— Brief —
Which lines make up the answer? Those from the line with "middle tip: (114, 182)" through the end of the data; reproduce them exactly.

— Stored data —
- - - - -

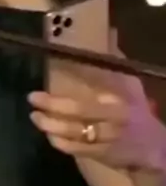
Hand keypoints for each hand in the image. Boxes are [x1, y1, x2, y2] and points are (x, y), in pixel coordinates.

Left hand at [27, 36, 164, 171]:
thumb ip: (116, 62)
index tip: (55, 63)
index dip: (76, 74)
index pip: (98, 80)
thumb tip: (107, 31)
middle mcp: (116, 116)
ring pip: (75, 132)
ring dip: (51, 125)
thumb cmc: (137, 112)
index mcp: (122, 96)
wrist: (156, 150)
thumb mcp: (132, 87)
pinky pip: (76, 149)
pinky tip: (48, 134)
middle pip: (80, 109)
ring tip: (34, 116)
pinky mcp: (103, 154)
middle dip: (53, 104)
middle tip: (33, 97)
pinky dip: (59, 142)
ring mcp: (109, 137)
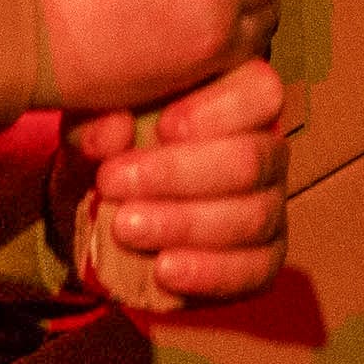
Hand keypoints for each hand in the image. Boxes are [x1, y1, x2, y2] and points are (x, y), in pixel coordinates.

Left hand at [49, 56, 293, 301]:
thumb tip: (114, 130)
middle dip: (178, 175)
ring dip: (184, 224)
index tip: (163, 127)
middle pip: (250, 161)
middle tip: (114, 182)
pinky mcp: (264, 259)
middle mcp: (266, 150)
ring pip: (253, 216)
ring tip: (124, 227)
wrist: (102, 216)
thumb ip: (98, 120)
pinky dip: (209, 272)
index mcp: (238, 101)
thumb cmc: (112, 154)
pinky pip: (257, 269)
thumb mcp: (94, 127)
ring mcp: (269, 207)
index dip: (218, 110)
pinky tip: (163, 269)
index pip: (260, 91)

- - - - -

— Solution —
middle tip: (114, 182)
pinky mcp: (264, 259)
middle mcp: (266, 150)
ring pip: (253, 216)
ring tip: (124, 227)
wrist: (102, 216)
thumb ip: (98, 120)
pinky dip: (209, 272)
index mcp: (238, 101)
thumb cmc: (112, 154)
pinky pip: (257, 269)
thumb mcp: (94, 127)
ring mcp: (269, 207)
index dip: (218, 110)
pinky tip: (163, 269)
index pip: (260, 91)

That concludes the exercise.